Unos días más tarde de su llegada, dio orden de marchar. Dije que no estaba en condiciones para hacerlo y su respuesta aún retumba en mi mente: "¡Pues le va a tocar, arrastrado o como sea!". Esa misma arbitrariedad provocaba que sus compañeros lo odiaran. Con sus humillaciones a la tropa, promovió muchas deserciones. Fue Sebastián quien ordenó la muerte de alias Comidita, un niño de trece años a quien sancionaba continuamente por robarse la comida. En su intento de desertar, fue degollado con un machete.

La marcha inició y tras varios días de camino endureció su posición hasta el punto que debí pedirle un descanso. Como sus respuestas eran a gritos, le dije que no me alzara la voz, que yo estaba enfermo y, además, llevaba seis meses marchando todos los días con la ropa mojada.

Se enfureció. Con su mirada inquisitiva, me dijo que si él oía un tiroteo lo primero que haría sería fusilarme. Así que le dije que aquello sería un bien para mí y que le quedaba muy fácil hacerlo, pues uno de sus hombres de guardia podría simular un tiroteo. La relación entre ambos fue empeorando. Una vez en libertad, Isaza me contó que Sebastián le propuso que simularan el tiroteo y que él me vaciaría el rafagazo del fusil. Dirían que era un enfrentamiento con el Ejército. Isaza se negó.
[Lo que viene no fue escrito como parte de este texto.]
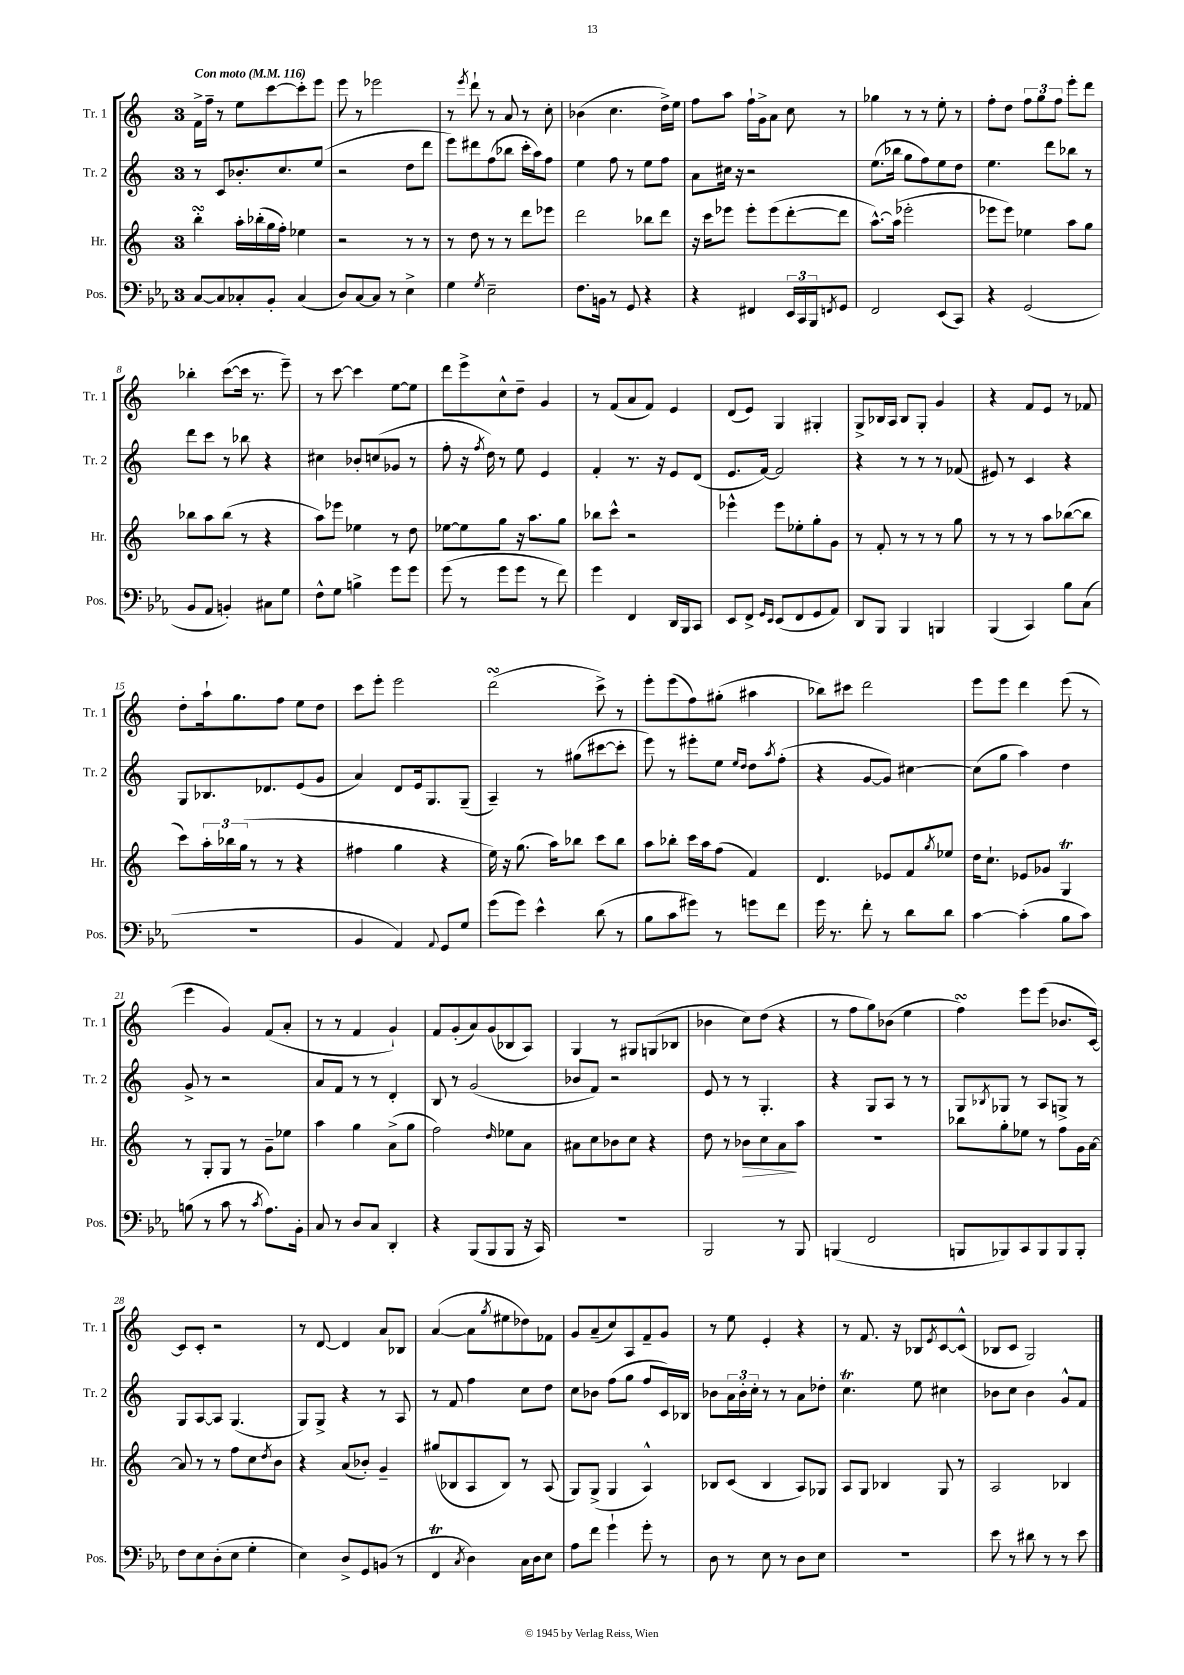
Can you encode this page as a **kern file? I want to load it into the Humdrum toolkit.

**kern	**kern	**dynam	**kern	**kern
*part4	*part3	*part3	*part2	*part1
*staff4	*staff3	*staff3	*staff2	*staff1
*I"Pos.	*I"Hr.	*	*I"Tr. 2	*I"Tr. 1
*I'Pos.	*I'Hr.	*	*I'Tr. 2	*I'Tr. 1
*clefF4	*clefG2	*	*clefG2	*clefG2
*k[b-e-a-]	*k[]	*	*k[]	*k[]
*M3/4	*M3/4	*	*M3/4	*M3/4
*MM116	*MM116	*	*MM116	*MM116
=1	=1	=1	=1	=1
!	!	!	!	!LO:TX:a:B:t=Con moto
[8C/L	4bbsSsS'\	.	8r	16f^\LL
.	.	.	.	16ff~\JJ
8C/]	.	.	8c/L	8r
8C-X'/	16aa'\LL	.	8.b-X'/	8ee\L
.	(16bb-X'\	.	.	.
8BB-'/J	16gg\	.	.	[8ccc\
.	16ff'\JJ)	.	8.cc/	.
(4C-/	4ee-X\	.	.	8ccc'\]
.	.	.	(8ee/J	8eee\J
=2	=2	=2	=2	=2
8D/L)	2r	.	2r	8eee\
[8C/	.	.	.	8r
8C/J]	.	.	.	2eee-X\
8r	.	.	.	.
4E-^\	8r	.	8dd\L	.
.	8r	.	8ddd\J	.
=3	=3	=3	=3	=3
4G\	8r	.	8eee\L)	8r
.	.	.	.	8qeee/
.	8dd\	.	8ddd#X\	8ddd`\
8qG/	.	.	.	.
2E-~\	8r	.	(8ff\	8r
.	8r	.	8bb-X\J	8a/
.	8ddd\L	.	16ccc'\LL	8r
.	.	.	16aa\J)	.
.	8eee-X\J	.	8ff\J	8cc'\
=4	=4	=4	=4	=4
8.F\L	2ddd\	.	4ee\	(4b-X\
16BBn\Jk	.	.	.	.
8r	.	.	8ff\	4.cc\
8GG/	.	.	8r	.
4r	8bb-X\L	.	8ee\L	.
.	8ddd\J	.	8ff\J	16dd^\LL)
.	.	.	.	16ee\JJ
=5	=5	=5	=5	=5
4r	16r	.	8a\L	8ff\L
.	16ccc\KL	.	.	.
.	8eee-X\J	.	16cc#X\Jk	8aa\J
.	.	.	16r	.
4FF#X/	8eee-'\L	.	2r	16ff`\LL
.	.	.	.	16g^\J
.	(8eee-\	.	.	8a\J
24EE-/LL	[8ddd'\	.	.	8cc\
24CC/	.	.	.	.
24BBB-/J	.	.	.	.
8qFFn/	.	.	.	.
8GG/J	8ddd\J]	.	.	8r
=6	=6	=6	=6	=6
2FF/	[8.aa^^\L)	.	(8.ee\L	4gg-X\
.	(16aa\Jk]	.	16bb-X\Jk	.
.	2eee-X'\	.	8gg\L	8r
.	.	.	8ff\)	8r
(8EE-/L	.	.	8ee\	8ee'\
8CC/J)	.	.	8dd\J	8r
=7	=7	=7	=7	=7
4r	8eee-X\L	.	4.ee\	8ff'\L
.	8eee-\J)	.	.	8dd\J
(2GG/	4ee-X\	.	.	12ff\L
.	.	.	.	12gg\
.	.	.	8ddd\L	.
.	.	.	.	12ff\J
.	8aa\L	.	8bb-X\J	8eee'\L
.	8gg\J	.	8r	8ddd\J
!!LO:LB:g=z
=8	=8	=8	=8	=8
8BB-/L	8bb-X\L	.	8ddd\L	4bb-X'\
8AA-/J	8aa\	.	8ccc\J	.
4BBn'/)	(8bb-\J	.	8r	([8ccc\L
.	8r	.	8bb-X\	16ccc\Jk]
.	.	.	.	8.r
8C#X\L	4r	.	4r	.
8G\J	.	.	.	8eee~\)
=9	=9	=9	=9	=9
8F^^\L	8aa\L)	.	4cc#X\	8r
8G\J	8eee-X\J	.	.	[8ccc\
4Bn^\	4ee-X\	.	8b-X'/L	4ccc\]
.	.	.	(8ccn/	.
8g\L	8r	.	8g-X/J	[8ee\L
8g\J	8dd\	.	8r	8ee\J]
=10	=10	=10	=10	=10
(8g\	[8ee-X\L	.	8ff'\	8ddd\L
8r	8ee-\]	.	16r	8eee^\
.	.	.	8qff/	.
.	.	.	16dd\)	.
8g\L	8gg\J	.	8r	8cc^^\
8g\J	16r	.	8ee\	8dd~\J
.	8.aa\L	.	.	.
8r	.	.	4e/	4g/
8f\)	8gg\J	.	.	.
=11	=11	=11	=11	=11
4g\	8bb-X\L	.	4f'/	8r
.	8ccc^^\J	.	.	(8f/L
4FF/	2r	.	8.r	8a/
.	.	.	.	8f/J)
.	.	.	16r	.
16DD/LL	.	.	8e/L	4e/
16BBB-/J	.	.	.	.
8CC/J	.	.	(8d/J	.
=12	=12	=12	=12	=12
8EE-/L	4eee-X^^\	.	8.e/L	(8d/L
8FF^/J	.	.	.	8e/J)
.	.	.	[16f/Jk)	.
16qqGG/LL	.	.	.	.
16qqEE-/JJ	.	.	.	.
(8EE-/L	8eee-\L	.	2f/]	4G/
8FF/	8ee-X'\	.	.	.
8GG/	8gg'\	.	.	4G#X'/
8AA-/J)	8g\J	.	.	.
=13	=13	=13	=13	=13
8DD/L	8r	.	4r	8G^/L
8BBB-/J	8f'/	.	.	16B-X/L
.	.	.	.	16A/JJ
4BBB-/	8r	.	8r	8B-/L
.	8r	.	8r	8G'/J
4BBBn/	8r	.	8r	4g/
.	8gg\	.	(8f-X/	.
=14	=14	=14	=14	=14
(4BBB-/	8r	.	8e#X/)	4r
.	8r	.	8r	.
4CC/)	8r	.	4c/	8f/L
.	8aa\L	.	.	8e/J
8B-\L	([8bb-X\	.	4r	8r
(8C\J	8bb-\J]	.	.	8f-X/
!!LO:LB:g=z
=15	=15	=15	=15	=15
2.r	8ccc\L)	.	8G/L	8dd'\L
.	24aa'\L	.	8.B-X/	16aa`\k
.	24bb-X\	.	.	.
.	.	.	.	8.gg\
.	(24gg\JJ	.	.	.
.	8r	.	.	.
.	.	.	8.d-X/	.
.	8r	.	.	8ff\J
.	4r	.	(8e/	8ee\L
.	.	.	8g/J	8dd\J
=16	=16	=16	=16	=16
4BB-/	4ff#X\	.	4a/)	8ccc\L
.	.	.	.	8eee'\J
4AA-/)	4gg\	.	8d/L	2eee\
.	.	.	16e/k	.
.	.	.	8.G/	.
8qqAA-/	.	.	.	.
8GG/L	4r	.	.	.
8G/J	.	.	(8G~/J	.
=17	=17	=17	=17	=17
(8g\L	16ee\)	.	4A~/)	(2dddsSSS\
.	16r	.	.	.
8g\J)	(8.gg\	.	.	.
4e-^^\	.	.	8r	.
.	16aa\KL)	.	.	.
.	8bb-X\J	.	(8gg#X\L	.
(8d\	8ccc\L	.	[8ccc#X\	8ccc^\)
8r	8bb-\J	.	8ccc#'\J]	8r
=18	=18	=18	=18	=18
8B-\L	8aa\L	.	8eee\)	8eee'\L
8c\	8bb-X'\J	.	8r	(8eee\
8g#X\J)	16ccc\LL	.	8eee#X'\L	8ff\)
.	16aa\J	.	.	.
8r	(8ff\J	.	8ee\J	(8gg#X'\J
.	.	.	16qqee/LL	.
.	.	.	16qqdd/JJ	.
8gn\L	4f/)	.	8dd\L	4aa#X\
.	.	.	8qaa/	.
8f\J	.	.	(8ff'\J	.
=19	=19	=19	=19	=19
16g\	4.d/	.	4r	8bb-X\L)
8.r	.	.	.	.
.	.	.	.	8ccc#X\J
8f'\	.	.	[8g/L	2ddd\
8r	8e-X/L	.	8g/J])	.
8d\L	8f/	.	[4cc#X\	.
.	8qgg/	.	.	.
8d\J	8ee-X/J	.	.	.
=20	=20	=20	=20	=20
[4c\	16dd\KL	.	(8cc#\L]	8eee\L
.	8.cc`\J	.	.	.
.	.	.	8gg\J	8eee\J
(4c'\]	8e-X/L	.	4aa\)	4ddd\
.	8g-X/J	.	.	.
8B-\L	4GT/	.	4dd\	(8eee\
8c\J)	.	.	.	8r
!!LO:LB:g=z
=21	=21	=21	=21	=21
(8Bn\	8r	.	8g^/	4eee\
8r	8G'/L	.	8r	.
8c\	8G/J	.	2r	4g/)
8r	8r	.	.	.
8qc/	.	.	.	.
8.A-\L)	8g~\L	.	.	(8f/L
.	8ee-X\J	.	.	8a'/J
16BB-'\Jk	.	.	.	.
=22	=22	=22	=22	=22
8C/	4aa\	.	8a/L	8r
8r	.	.	8f/J	8r
8D/L	4gg\	.	8r	4f/
8C/J	.	.	8r	.
4DD'/	(8a^\L	.	4d'/	4g`/)
.	8gg\J	.	.	.
=23	=23	=23	=23	=23
4r	2ff\)	.	8B/	8f/L
.	.	.	8r	(8g'/
(8BBB-/L	.	.	(2g/	8a/)
8BBB-/	.	.	.	(8g/
.	16qqdd/	.	.	.
8BBB-/J	8ee-X\L	.	.	8B-X/
16r	8a\J	.	.	8A/J)
16CC/)	.	.	.	.
=24	=24	=24	=24	=24
2.r	8a#X\L	.	8b-X/L	4G/
.	8cc\	.	8f/J)	.
.	8b-X\	.	2r	8r
.	8cc\J	.	.	8G#X/L
.	4r	.	.	(8Gn/
.	.	.	.	8B-X/J
=25	=25	=25	=25	=25
2BBB-/	8dd\	.	8e/	4b-X\
.	8r	.	8r	.
!	!	!LO:HP:b	!	!
.	8b-X\L	>	8r	8cc\L)
.	8cc\	.	4.G'/	(8dd\J
8r	8a\	.	.	4r
8BBB-/	8aa\J	]	.	.
=26	=26	=26	=26	=26
(4BBBn/	2.r	.	4r	8r
.	.	.	.	8ff\L
2FF/	.	.	8G/L	8gg\)
.	.	.	8A/J	(8b-X\J
.	.	.	8r	4ee\
.	.	.	8r	.
=27	=27	=27	=27	=27
8BBBn/L	8bb-X\L	.	8G/L	4ffsSSs\)
.	.	.	8qB-X/	.
8BBB-X/)	8gg'\	.	8G-X/J	.
8CC/	8ee-X\J	.	8r	8eee\L
8BBB-/	8r	.	8A/L	(8eee\J
8BBB-/	8ff\L	.	8Gn^/J	8.b-X/L
8BBB-'/J	16g\L	.	8r	.
.	[16a\JJ	.	.	[16c/Jk)
!!LO:LB:g=z
=28	=28	=28	=28	=28
8F\L	8a/]	.	8G/L	8c/L]
8E-\	8r	.	[8A/	8c'/J
(8D'\	8r	.	8A/J]	2r
8E-\J	8ff\L	.	(4.G/	.
4G'\	8cc\	.	.	.
.	8qdd/	.	.	.
.	8b\J	.	.	.
=29	=29	=29	=29	=29
4E-\)	4r	.	8G/L)	8r
.	.	.	8G^/J	[8d/
8D^/L	(8a/L	.	4r	4d/]
8GG/	8b-X'/J)	.	.	.
(8BBn/J	4g~/	.	8r	8a/L
8r	.	.	8A/	8B-X/J
=30	=30	=30	=30	=30
4FFT/	(8gg#X/L	.	8r	([4a/
.	8B-X/	.	8f/	.
8qC/	.	.	.	.
4D\)	8A/	.	4ff\	8a\L]
.	.	.	.	8qgg/
.	8B-/J)	.	.	8ee#X\
16C\LL	8r	.	8cc\L	8dd-X\)
16D\J	.	.	.	.
8E-\J	(8A/	.	8dd\J	8f-X\J
=31	=31	=31	=31	=31
8A-\L	8G/L)	.	8cc\L	8g/L
8f\J	(8G^/J	.	8b-X\J	(8a~/
4g`\	4G/	.	(8ff\L	8cc/)
.	.	.	8gg\J	8A/
8g'\	4A^^/)	.	8ff/L	8f~/
8r	.	.	16c/L)	8g/J
.	.	.	16B-X/JJ	.
=32	=32	=32	=32	=32
8D\	8B-X/L	.	8b-X\L	8r
8r	(8c/J	.	24a\L	8ee\
.	.	.	24b-'\	.
.	.	.	24cc'\JJ	.
8E-\	4B-/	.	8r	4e'/
8r	.	.	8r	.
8D\L	8A/L)	.	8a\L	4r
8E-\J	8G-X/J	.	8dd-X'\J	.
=33	=33	=33	=33	=33
2.r	8A/L	.	4.ccT\	8r
.	8G/J	.	.	8.f/
.	4B-X/	.	.	.
.	.	.	.	16r
.	.	.	8ee\	8B-X/L
.	.	.	.	8qe/
.	8G/	.	4cc#X\	[8c/
.	8r	.	.	(8c^^/J]
=34	=34	=34	=34	=34
8e-\	2A/	.	8b-X\L	8B-X/L
8r	.	.	8cc\J	8c/J
8d#X\	.	.	4b-\	2G/)
8r	.	.	.	.
8r	4B-X/	.	8g^^/L	.
8e-\	.	.	8f/J	.
==	==	==	==	==
*-	*-	*-	*-	*-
En las noches no me permitía salir a orinar, así que yo recurría a un envase de gaseosa o me hacía en los pantalones. Me sentía una piltrafa humana. Todos los días me echaba en cara la situación de huida en que vivían, la falta de víveres y el agotamiento. "Estamos pudriéndonos en esta selva por culpa de este cucho", le repetía a Isaza delante de mí.

La única vez que advertí humanidad en Sebastián fue cuando su mujer, Mónica, se ahogó en un caño. Me pidió que le compusiera un poema y lo escribí porque ella me trató bien. Fue el primer cadáver que vi en la vida. Estaba envuelta en su cobija, maquillada y con los labios pintados de rojo carmesí. Varias semanas después le entregué el poema, inspirado en la vida campesina de la mujer y su amabilidad. Sebastián me dio las gracias y dijo que lo conservaría porque la había querido mucho.

Después volvió a ser el arrogante de siempre, hasta que me fugué gracias a Isaza. Su furia la pagaron seis de los veinte guerrilleros que me cuidaban. En ese agujero negro de la guerra, Sebastián ordenó fusilarlos. De ese mismo agujero, ahora, lo trajo a él el Coronel Dávila. La diferencia -por suerte para todas sus víctimas-, es que ahora deberá pagar sus atrocidades.